Hani şairin dediği gibi:
"Dün, bugün, yarın / Ortasında bir köprüyüm onların"…
Ne diyordu Koca Yunus Emre'm:
“Keleci bilen kişinin yüzünü ağ ede bir söz
Sözü pişirip diyenin işini sağ ede bir söz

Söz ola kese savaşı söz ola bitire başı
Söz ola ağılı aşı bal ile yağ ede bir söz

Kelecilerin pişirgil yaramazını şeşirgil
Sözün us ile düşürgil dimegil çağ ede bir söz

Gel ahî ey şehriyâri sözümüzü dinle bâri
Hezâr gevher ü dinârı kara taprağ ede bir söz

Kişi bile söz demini demeye sözün kemini
Bu cihân cehennemini sekiz uçmağ ede bir söz

Yürü yürü yolun ile gâfil olma bilin ile
Key sakın ki dilin ile cânına dağ ede bir söz

Yûnus imdi söz yatından söyle sözü gayetinden
Key sakın o şeh katından seni ırağ ede bir söz”
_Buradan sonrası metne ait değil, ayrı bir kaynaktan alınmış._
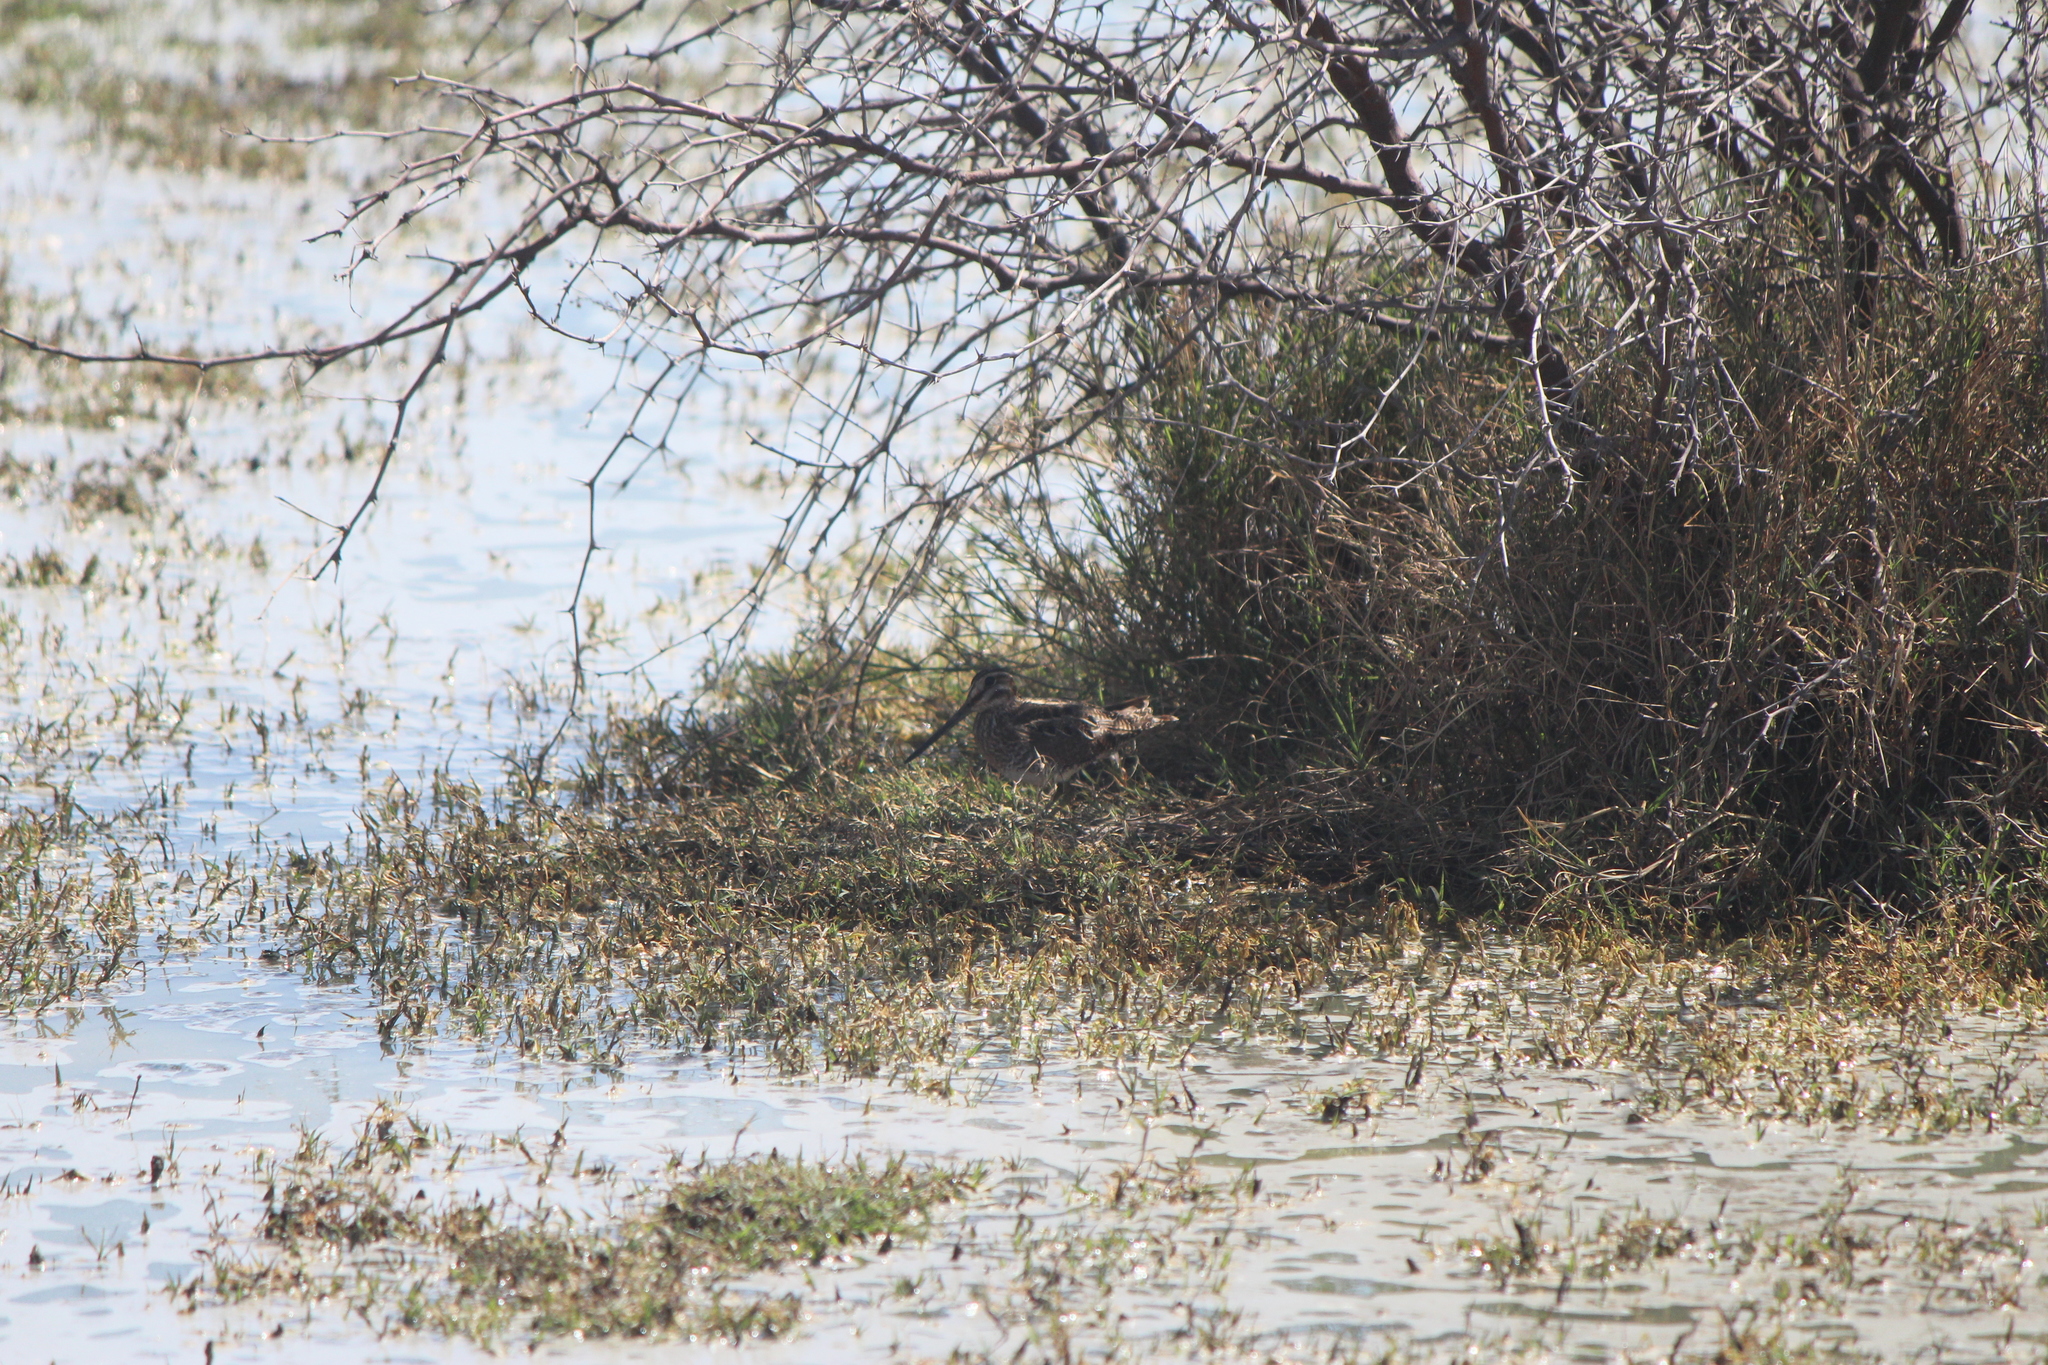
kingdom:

Şimdi SÖZÜN BİTTİĞİ YERDEYİZ… Mevlana'mız da şöyle buyuruyordu:
"Her gün yeni bir yerden geçmek ne iyi  / Her gün yeni bir yere konmak ne güzel, / Bulanmadan, donmadan akmak ne âlâ / Dün, dünle gitti cancağızım! / Neler söylemek gerekirse düne ait, / Bu gün yeni şeyler söylemek lâzım.”

Medya kanallarını izlerken kanı donuyor insanın. Ne demek mi istiyorum? Sorunuz bu olacak elbet! Kısaca söyleyeyim, yanıt 'Sözün bittiği yer'de… "Böyle deyip,   Bekleyip göreceğiz hep beraber.